What the curving melody of 'Severn Meadows' suggests is surely not so much a hymnic quality (such as characterises his setting of Belloc's 'Most Holy Night' [1] as a kind of extended, secularised psalm chant, reaching beyond the familiar chant book metric layout into a longer span. Woven into this is a summoning church-bell effect: not the massive, funeral tolling framing the build-up to 'By a Bierside' [2]; but a simple, bold, arpeggioed vocal line, set in relief at the outset by the plain thirds and sixths of the opening accompaniment, and recalling the descending peal of bells (minor, then major seventh) heard across English field and meadow; 'Come all to church, good people' [3]. 'Severn Meadows' comes perhaps as close as anything to the wistful nostalgia found in Gurney's two published Housman cycles. If any song fits Howells' description of Gurney's melody as a 'kindly human utterance - as gentle as the outline of the Malverns' [4], this surely does.

A different bier, or tomb, inspires Gurney to another of his best, most transparent and most evocative short songs: 'An Epitaph'. The nostalgia is of a different kind, even if its melodic contours share something with those of 'Severn Meadows'.

The opening is spare - think of the very barest, simplest of stylised folksongs, such as Vaughan Williams's 'Ca' the Yowes' [5]. The third stave ('I think she was') contracts or telescopes what has preceded, yet also relaxes it and opens it up, lending ease and suppleness to the word setting, enhanced by the triplets and the tied-over crotchet which delays the second syllable of 'beautiful': part-rhapsody, partly a poignant, almost sobbing effect.

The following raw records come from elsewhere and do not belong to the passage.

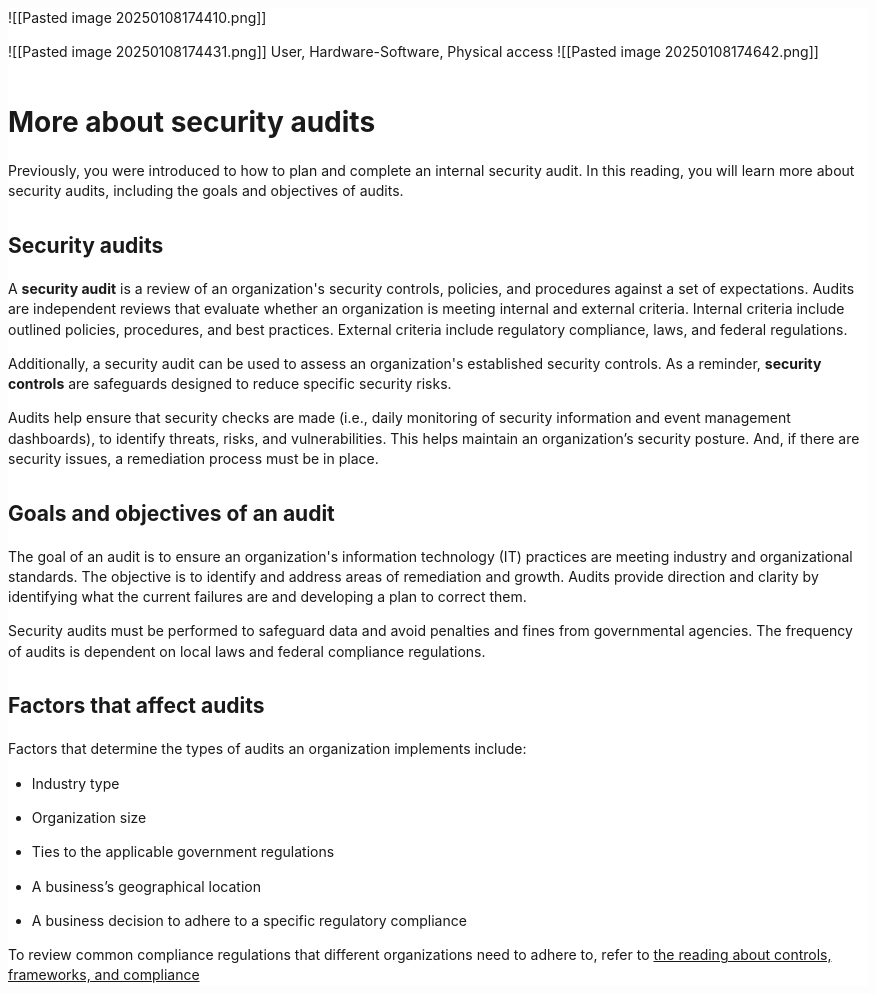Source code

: ![[Pasted image 20250108174410.png]]

![[Pasted image 20250108174431.png]]
User, Hardware-Software, Physical access
![[Pasted image 20250108174642.png]]

# More about security audits

Previously, you were introduced to how to plan and complete an internal security audit. In this reading, you will learn more about security audits, including the goals and objectives of audits.

## Security audits

A **security audit** is a review of an organization's security controls, policies, and procedures against a set of expectations. Audits are independent reviews that evaluate whether an organization is meeting internal and external criteria. Internal criteria include outlined policies, procedures, and best practices. External criteria include regulatory compliance, laws, and federal regulations.

Additionally, a security audit can be used to assess an organization's established security controls. As a reminder, **security controls** are safeguards designed to reduce specific security risks. 

Audits help ensure that security checks are made (i.e., daily monitoring of security information and event management dashboards), to identify threats, risks, and vulnerabilities. This helps maintain an organization’s security posture. And, if there are security issues, a remediation process must be in place.

## Goals and objectives of an audit

The goal of an audit is to ensure an organization's information technology (IT) practices are meeting industry and organizational standards. The objective is to identify and address areas of remediation and growth. Audits provide direction and clarity by identifying what the current failures are and developing a plan to correct them. 

Security audits must be performed to safeguard data and avoid penalties and fines from governmental agencies. The frequency of audits is dependent on local laws and federal compliance regulations.

## Factors that affect audits

Factors that determine the types of audits an organization implements include: 

- Industry type
    
- Organization size
    
- Ties to the applicable government regulations
    
- A business’s geographical location
    
- A business decision to adhere to a specific regulatory compliance
    

To review common compliance regulations that different organizations need to adhere to, refer to [the reading about controls, frameworks, and compliance](https://www.coursera.org/learn/foundations-of-cybersecurity/supplement/xu4pr/controls-frameworks-and-compliance)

By the time we have her full credentials, de la Mare's lady has slipped into not the expected D or B minor, but C major ('West Country') - a most elusive lady, and surprising too: for awarded this potentially most stolid of keys, she seems suddenly - in Gurney's hands and treated to the Gurney alchemy - more spectral, more Yeatsian.

The short, controlled 'development' that follows is unusually compact for Gurney as from bar 22 ('but beauty passes') he plies and works at one of those 'engendering' opening phrases [6], whose origins, in this case, lie in the notes of that initial figure at bars 6-7 ('beautiful lady'). Gurney nurses it through E flat, B flat minor and various wispy diminutions, never losing sight of his beginning ; then finally cranks it up through G flat / F sharp minor back to the initial high D for his recapitulation, 'Who will remember?' - a mild, but typical, modification of the opening phrase ('Here lies').

Not here, then, one of those abstruse, untamed, Gurneyesque developments: things remain pretty firmly under control. Too abrupt, perhaps? Harmonically speaking, we haven't been far. But we have spied beyond bounds, and glimpsed, briefly and sufficiently, another dimension, another country: as wistful and evanescent here as those Northern domains, in the bleak third stanza of 'Black Stitchel' [7], appear black, wrathful and foreboding.